Politique

Éthiopie : une plainte en vue contre la détention de neuf journalistes

L’avocat des journalistes et blogueurs éthiopiens arrêtés en avril a déclaré jeudi vouloir déposer une plainte contre leur détention sans inculpation. Plusieurs ONG ont condamné le gouvernement, qu’elles accusent de museler l’opposition.

Par
Mis à jour le 18 juillet 2014 à 12:08

Des mains derrière un grillage dans un centre de détention. © AFP

Il ne fait pas bon être journaliste en Éthiopie. Arrêtés les 25 et 26 avril, six contributeurs du blog Zone9 et trois rédacteurs de diverses publications nationales sont accusés par les autorités de "crimes graves". L’avocat de huit des neuf suspects a annoncé, jeudi 17 juillet, qu’il allait déposer une plainte contre leur détention sans inculpation depuis bientôt trois mois.

> > Lire aussi : Éthiopie : 9 journalistes et blogueurs interpellés pour "activités criminelles graves"

Le blog Zone9, souvent critique à l’égard des autorités et inaccessible en Éthiopie, affirme sur son site que les neuf personnes arrêtées sont désormais suspectées d’"appartenance à une organisation clandestine" et de liens "avec des organisations terroristes à l’étranger".

Selon ce blog, les suspects avaient été initialement accusés d’avoir "travaillé avec des militants des droits de l’homme étrangers (…) et d’avoir incité à la violence via les réseaux sociaux pour déstabiliser le pays".

Une détention "illégale"

Pour l’avocat, Amaha Mekonnen, leur détention est illégale. "Nous attendons toujours qu’ils soient inculpés. Je vais déposer une plainte contre la police, demandant à la justice de contraindre la police à les libérer". Selon lui, ses clients sont actuellement dans un vide juridique : la justice n’a, pour le moment, ni autorisé la police à poursuivre leur détention, ni permis leur libération sous caution.

"Il s’agit clairement d’une campagne du gouvernement pour faire le ménage" parmi ceux qui critiquent le parti au pouvoir, a poursuivi l’avocat. Il a également assuré que ses clients avaient été arrêtés "sans preuves suffisantes". Mais le gouvernement a affirmé que les suspects étaient détenus dans le respect de la loi.

"Ils sont soupçonnés pour leurs liens avec ces éléments qui sont déterminés à renverser ce gouvernement par des moyens inconstitutionnels", a déclaré le ministre de la Communication, Redwan Hussein.

La situation de la liberté de la presse en Éthiopie est considérée comme l’une des plus préoccupantes au monde, avec notamment 49 journalistes éthiopiens qui vivent en exil, selon le Comité de protection des journalistes (CPJ).

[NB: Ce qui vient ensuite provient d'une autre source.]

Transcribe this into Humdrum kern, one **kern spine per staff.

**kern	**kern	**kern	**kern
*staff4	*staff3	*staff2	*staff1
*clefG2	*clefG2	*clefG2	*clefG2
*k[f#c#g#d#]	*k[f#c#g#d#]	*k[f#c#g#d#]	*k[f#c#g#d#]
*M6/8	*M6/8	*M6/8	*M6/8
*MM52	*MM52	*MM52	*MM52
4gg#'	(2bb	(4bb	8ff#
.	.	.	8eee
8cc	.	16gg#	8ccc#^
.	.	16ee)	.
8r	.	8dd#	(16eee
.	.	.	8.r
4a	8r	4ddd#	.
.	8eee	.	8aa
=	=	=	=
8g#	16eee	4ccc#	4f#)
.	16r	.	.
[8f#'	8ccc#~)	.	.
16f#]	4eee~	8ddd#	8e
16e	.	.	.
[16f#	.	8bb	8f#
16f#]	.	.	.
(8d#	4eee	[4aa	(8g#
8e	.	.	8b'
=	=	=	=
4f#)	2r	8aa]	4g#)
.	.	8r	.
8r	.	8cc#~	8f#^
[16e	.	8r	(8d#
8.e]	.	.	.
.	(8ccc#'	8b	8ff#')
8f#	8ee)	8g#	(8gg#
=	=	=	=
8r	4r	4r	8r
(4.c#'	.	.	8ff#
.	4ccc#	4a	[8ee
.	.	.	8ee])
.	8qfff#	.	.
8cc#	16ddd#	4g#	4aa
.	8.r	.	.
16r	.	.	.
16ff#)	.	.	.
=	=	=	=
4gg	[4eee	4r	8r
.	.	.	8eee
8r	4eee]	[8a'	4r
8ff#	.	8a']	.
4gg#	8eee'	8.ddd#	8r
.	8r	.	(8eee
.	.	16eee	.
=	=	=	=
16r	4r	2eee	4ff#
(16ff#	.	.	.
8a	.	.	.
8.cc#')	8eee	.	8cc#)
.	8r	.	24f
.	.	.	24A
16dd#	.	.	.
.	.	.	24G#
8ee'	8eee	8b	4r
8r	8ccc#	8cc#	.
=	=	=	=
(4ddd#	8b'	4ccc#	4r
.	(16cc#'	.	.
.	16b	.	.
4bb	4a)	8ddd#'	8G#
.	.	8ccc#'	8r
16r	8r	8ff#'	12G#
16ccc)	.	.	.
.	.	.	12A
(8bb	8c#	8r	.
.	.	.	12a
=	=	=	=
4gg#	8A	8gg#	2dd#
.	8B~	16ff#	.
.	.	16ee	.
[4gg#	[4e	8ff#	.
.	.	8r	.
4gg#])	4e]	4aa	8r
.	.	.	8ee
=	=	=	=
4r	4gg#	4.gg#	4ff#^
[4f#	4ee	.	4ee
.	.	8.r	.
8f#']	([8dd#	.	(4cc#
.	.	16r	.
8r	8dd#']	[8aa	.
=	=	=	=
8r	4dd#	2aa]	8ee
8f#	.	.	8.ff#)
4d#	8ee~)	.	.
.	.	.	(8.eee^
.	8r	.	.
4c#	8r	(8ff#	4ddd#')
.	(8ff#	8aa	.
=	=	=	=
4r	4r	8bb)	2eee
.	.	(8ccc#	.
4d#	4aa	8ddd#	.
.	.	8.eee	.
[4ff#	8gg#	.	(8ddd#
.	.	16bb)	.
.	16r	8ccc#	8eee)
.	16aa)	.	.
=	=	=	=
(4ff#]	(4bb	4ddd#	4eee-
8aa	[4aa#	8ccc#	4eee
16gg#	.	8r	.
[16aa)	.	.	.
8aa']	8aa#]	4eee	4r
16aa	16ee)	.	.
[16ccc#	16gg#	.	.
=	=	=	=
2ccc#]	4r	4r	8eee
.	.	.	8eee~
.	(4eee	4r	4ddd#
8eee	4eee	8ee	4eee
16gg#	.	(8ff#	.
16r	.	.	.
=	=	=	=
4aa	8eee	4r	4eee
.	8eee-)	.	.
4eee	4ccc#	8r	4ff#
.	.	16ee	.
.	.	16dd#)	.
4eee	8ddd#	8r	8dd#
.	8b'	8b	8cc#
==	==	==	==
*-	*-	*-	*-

Volonté de réduire au silence les voix dissidentes

Plusieurs ONG de défense des droits de l’Homme et de la liberté de la presse ont condamné les arrestations des neuf blogueurs et journalistes. Elles ont accusé le pouvoir éthiopien de vouloir réduire au silence les voix dissidentes à l’approche d’élections en mai 2015.

"Les autorités éthiopiennes tentent de donner l’impression que cette affaire est judiciaire quand, en réalité, il s’agit de représailles et d’une tentative de faire taire les détracteurs du gouvernement", a estimé Tom Rhodes du CPJ.

Mais le ministre de la Communication a rejeté ces accusations. Il a assuré que les médias indépendants étaient autorisés en Éthiopie. "Ceux qui critiquent sont déjà ici à Addis[-Abeba] et publient tous les jours", a-t-il lancé.

Plusieurs journalistes, militants et opposants ont été condamnés ces dernières années en Éthiopie sur la base d’une loi antiterroriste controversée, dont le caractère vague permet, selon ses détracteurs, d’étouffer la liberté d’expression et de museler les dissidences.